Thursday, March 13, 2014

A Blog is Like a Spoken Opinion, Only Written

At this time every year at Bosque, we enjoy working with our seniors as they defend their theses.  They have done a year’s worth of research on a topic about which they are passionate, and they are eager to share what they have learned.  Although there is stress around the process, it’s usually the kind of nervous energy from which they can learn and grow. (However, there can be tears, and we try to help our students see that working on something of this magnitude is both hard and worthwhile.)  Their papers usually hover around 20 to 30 pages in length, and since they are first drafts, they usually have corrections to make after their defense. Some of their corrections address issues of content, and some require stylistic and grammatical changes.
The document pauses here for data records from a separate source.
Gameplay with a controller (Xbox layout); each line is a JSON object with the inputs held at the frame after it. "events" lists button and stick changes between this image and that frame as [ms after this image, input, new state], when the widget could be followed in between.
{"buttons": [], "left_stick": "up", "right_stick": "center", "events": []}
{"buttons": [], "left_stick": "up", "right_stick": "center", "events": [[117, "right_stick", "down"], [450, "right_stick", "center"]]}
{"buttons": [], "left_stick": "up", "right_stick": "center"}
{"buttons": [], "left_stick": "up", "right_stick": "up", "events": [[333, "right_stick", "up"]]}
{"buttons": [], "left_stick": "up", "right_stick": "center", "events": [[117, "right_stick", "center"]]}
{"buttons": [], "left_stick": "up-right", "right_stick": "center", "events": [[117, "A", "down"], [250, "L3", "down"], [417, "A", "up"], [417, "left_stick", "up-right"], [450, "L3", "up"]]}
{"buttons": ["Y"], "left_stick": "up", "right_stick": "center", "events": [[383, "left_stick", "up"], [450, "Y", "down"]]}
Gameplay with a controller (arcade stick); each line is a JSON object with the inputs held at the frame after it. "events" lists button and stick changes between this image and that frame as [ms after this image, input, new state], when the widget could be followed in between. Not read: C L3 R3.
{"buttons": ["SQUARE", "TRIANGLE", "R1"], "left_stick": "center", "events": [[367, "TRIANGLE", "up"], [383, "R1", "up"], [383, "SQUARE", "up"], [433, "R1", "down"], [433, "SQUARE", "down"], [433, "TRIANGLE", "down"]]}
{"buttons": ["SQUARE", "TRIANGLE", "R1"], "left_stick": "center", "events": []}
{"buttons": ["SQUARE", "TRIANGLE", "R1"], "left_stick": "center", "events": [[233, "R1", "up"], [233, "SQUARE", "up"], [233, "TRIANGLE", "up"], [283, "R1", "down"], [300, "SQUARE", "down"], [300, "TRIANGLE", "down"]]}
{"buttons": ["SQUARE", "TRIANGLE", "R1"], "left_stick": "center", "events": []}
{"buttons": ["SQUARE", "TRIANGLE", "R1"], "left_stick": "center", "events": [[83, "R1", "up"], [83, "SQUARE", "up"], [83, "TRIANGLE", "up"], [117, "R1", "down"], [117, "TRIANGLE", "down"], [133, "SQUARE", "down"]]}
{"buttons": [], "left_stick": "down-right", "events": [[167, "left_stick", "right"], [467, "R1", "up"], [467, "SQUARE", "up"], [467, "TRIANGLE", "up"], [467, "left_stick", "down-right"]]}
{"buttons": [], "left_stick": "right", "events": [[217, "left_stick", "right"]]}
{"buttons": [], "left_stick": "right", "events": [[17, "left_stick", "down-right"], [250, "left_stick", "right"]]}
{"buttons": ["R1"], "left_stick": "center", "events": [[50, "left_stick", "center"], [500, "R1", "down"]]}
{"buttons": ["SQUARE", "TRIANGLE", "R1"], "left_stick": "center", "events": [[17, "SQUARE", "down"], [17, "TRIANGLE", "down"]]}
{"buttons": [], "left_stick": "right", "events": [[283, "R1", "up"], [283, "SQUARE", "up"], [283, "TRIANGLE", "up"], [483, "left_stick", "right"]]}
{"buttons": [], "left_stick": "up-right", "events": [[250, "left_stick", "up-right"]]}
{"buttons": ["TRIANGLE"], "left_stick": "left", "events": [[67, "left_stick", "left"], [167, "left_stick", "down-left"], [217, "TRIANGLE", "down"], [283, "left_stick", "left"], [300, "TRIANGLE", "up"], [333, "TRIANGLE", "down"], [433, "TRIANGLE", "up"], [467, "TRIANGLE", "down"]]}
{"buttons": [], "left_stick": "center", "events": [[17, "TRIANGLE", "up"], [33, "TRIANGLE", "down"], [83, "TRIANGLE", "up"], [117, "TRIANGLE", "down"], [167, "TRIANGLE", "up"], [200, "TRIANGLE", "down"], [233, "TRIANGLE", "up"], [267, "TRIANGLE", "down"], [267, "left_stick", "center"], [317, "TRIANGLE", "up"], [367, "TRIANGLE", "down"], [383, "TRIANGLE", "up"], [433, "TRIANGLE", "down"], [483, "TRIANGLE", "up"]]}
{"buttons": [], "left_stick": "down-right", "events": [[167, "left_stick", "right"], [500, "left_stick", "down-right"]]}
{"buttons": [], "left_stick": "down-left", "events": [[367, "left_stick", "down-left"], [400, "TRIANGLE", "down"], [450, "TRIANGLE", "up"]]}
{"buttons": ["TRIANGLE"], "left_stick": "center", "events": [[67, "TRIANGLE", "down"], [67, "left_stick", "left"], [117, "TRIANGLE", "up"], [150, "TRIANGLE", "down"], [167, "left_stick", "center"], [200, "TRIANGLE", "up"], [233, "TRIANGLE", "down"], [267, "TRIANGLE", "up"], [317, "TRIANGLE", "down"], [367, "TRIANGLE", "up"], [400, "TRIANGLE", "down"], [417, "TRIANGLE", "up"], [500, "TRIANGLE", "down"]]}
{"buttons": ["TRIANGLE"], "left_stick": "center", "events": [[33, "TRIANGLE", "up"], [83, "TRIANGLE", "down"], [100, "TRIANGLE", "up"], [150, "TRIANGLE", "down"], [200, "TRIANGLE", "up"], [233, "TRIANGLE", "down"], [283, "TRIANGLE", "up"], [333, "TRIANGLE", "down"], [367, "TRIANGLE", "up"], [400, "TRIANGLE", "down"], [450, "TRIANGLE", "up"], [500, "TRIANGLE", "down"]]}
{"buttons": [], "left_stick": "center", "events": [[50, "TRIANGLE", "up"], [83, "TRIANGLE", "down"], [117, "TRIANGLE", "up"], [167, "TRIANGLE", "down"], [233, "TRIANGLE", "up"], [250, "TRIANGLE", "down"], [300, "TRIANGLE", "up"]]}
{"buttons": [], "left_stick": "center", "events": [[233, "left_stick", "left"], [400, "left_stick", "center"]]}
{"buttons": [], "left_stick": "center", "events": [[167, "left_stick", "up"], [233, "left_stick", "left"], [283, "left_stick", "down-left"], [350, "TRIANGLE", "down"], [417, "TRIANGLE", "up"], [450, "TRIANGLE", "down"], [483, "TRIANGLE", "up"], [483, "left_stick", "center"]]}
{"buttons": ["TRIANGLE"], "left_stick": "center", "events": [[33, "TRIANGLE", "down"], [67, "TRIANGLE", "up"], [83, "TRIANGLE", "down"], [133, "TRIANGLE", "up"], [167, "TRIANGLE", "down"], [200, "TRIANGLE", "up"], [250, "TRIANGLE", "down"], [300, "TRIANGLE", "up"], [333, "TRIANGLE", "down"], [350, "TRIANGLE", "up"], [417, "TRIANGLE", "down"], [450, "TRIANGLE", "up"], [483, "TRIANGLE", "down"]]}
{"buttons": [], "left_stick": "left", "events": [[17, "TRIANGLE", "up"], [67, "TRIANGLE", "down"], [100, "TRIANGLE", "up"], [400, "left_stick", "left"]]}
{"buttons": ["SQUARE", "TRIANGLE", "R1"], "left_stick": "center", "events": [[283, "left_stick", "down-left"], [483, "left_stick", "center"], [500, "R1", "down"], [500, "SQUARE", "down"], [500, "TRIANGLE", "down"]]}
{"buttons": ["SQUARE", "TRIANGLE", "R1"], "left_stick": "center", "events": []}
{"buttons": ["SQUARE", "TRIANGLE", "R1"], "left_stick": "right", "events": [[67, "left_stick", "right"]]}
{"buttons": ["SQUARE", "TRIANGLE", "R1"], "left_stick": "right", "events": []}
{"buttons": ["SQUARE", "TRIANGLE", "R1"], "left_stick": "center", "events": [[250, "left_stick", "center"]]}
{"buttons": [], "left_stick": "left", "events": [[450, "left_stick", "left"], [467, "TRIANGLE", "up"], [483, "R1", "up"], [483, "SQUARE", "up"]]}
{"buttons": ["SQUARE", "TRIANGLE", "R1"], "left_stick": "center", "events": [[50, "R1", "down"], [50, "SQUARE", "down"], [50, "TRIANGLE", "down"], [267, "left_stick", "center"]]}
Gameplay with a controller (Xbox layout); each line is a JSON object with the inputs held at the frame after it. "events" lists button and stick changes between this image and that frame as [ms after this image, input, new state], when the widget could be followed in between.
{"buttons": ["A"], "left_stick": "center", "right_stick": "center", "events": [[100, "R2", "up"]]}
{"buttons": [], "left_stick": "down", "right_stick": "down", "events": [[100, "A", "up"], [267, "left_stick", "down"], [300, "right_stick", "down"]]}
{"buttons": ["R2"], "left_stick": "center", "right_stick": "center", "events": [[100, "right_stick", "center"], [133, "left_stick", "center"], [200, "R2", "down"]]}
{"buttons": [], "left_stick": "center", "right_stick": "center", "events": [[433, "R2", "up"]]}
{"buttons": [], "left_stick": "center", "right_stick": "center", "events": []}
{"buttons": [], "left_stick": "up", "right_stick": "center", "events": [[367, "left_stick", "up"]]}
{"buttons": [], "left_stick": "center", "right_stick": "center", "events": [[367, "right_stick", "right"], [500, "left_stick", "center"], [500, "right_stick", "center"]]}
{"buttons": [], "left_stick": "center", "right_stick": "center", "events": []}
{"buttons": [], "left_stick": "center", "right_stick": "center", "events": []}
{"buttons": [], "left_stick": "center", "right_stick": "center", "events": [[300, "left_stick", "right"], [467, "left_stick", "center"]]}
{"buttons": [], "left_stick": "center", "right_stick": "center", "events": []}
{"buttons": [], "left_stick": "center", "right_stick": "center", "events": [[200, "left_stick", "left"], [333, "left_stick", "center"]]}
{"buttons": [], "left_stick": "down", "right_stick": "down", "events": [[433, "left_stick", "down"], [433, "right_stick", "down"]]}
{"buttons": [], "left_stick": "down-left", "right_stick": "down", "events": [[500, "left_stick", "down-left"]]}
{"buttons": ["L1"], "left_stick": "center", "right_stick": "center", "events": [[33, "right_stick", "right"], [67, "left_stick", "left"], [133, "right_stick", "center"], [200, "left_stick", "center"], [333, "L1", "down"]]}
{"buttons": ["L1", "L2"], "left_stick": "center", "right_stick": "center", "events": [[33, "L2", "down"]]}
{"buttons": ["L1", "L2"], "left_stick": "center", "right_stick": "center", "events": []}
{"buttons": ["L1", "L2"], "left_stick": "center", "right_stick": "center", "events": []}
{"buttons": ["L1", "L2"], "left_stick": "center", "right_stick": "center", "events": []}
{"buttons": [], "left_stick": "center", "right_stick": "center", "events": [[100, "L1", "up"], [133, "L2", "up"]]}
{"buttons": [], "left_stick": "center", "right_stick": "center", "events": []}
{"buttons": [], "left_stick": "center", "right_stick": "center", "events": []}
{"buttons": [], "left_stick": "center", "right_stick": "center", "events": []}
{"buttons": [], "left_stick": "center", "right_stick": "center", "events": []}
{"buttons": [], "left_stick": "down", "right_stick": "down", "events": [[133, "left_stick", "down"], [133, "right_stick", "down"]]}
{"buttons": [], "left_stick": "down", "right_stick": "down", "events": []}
It is with the multi-draft writing process in mind, and the fact that I had done many serious morning meeting talks lately, that I decided to share the following analogies with our students.  At Bosque, we always use morning meeting as a learning opportunity, but like other learning experiences, we can have fun as we grow and improve.  To that end, here are some of the analogies I read aloud at morning meeting from The Huffington Post, “High School Analogies: The 15 Funniest Metaphors and Similes Created by Teen Writers”:
  • She grew on him like she was a colony of E. coli and he was room-temperature Canadian beef.
  • Her artistic sense was exquisitely refined, like someone who can tell butter from “I Can't Believe It's Not Butter.”
  • Long separated by cruel fate, the star-crossed lovers raced across the grassy field toward each other like two freight trains, one having left Cleveland at 6:36 p.m. traveling at 55 mph, the other from Topeka at 4:19 p.m. at a speed of 35 mph.
  • The politician was gone, but unnoticed, like the period after the Dr. on a Dr Pepper can.
  • Her pants fit her like a glove, well, maybe more like a mitten, actually.
  • He was deeply in love. When she spoke, he thought he heard bells, as if she were a garbage truck backing up.
  • The sunset displayed rich, spectacular hues like a .jpeg file at 10 percent cyan, 10 percent magenta, 60 percent yellow, and 10 percent black.
  • John and Mary had never met. They were like two hummingbirds who had also never met.
  • The ballerina rose gracefully en pointe and extended one slender leg behind her, like a dog at a fire hydrant.
  • The lamp just sat there, like an inanimate object.
  • He was as lame as a duck. Not the metaphorical lame duck, either, but a real duck that was actually lame. Maybe from stepping on a land mine or something.
  • He spoke with the wisdom that can only come from experience, like a guy who went blind because he looked at a solar eclipse without one of those boxes with a pinhole in it and now goes around the country speaking at high schools about the dangers of looking at a solar eclipse without one of those boxes with a pinhole in it.
  • The little boat gently drifted across the pond exactly the way a bowling ball wouldn't.
As you can imagine, there were many laughs, and we left morning meeting chuckling.  While this may not have rocked anyone’s world or asked them to re-conceptualize something they had long held sacred, it may have allowed our students to laugh at themselves and others; to realize that writing is difficult and even with the best of intentions, we all make mistakes; and when we enjoy something humorous together, it can make us an even closer community.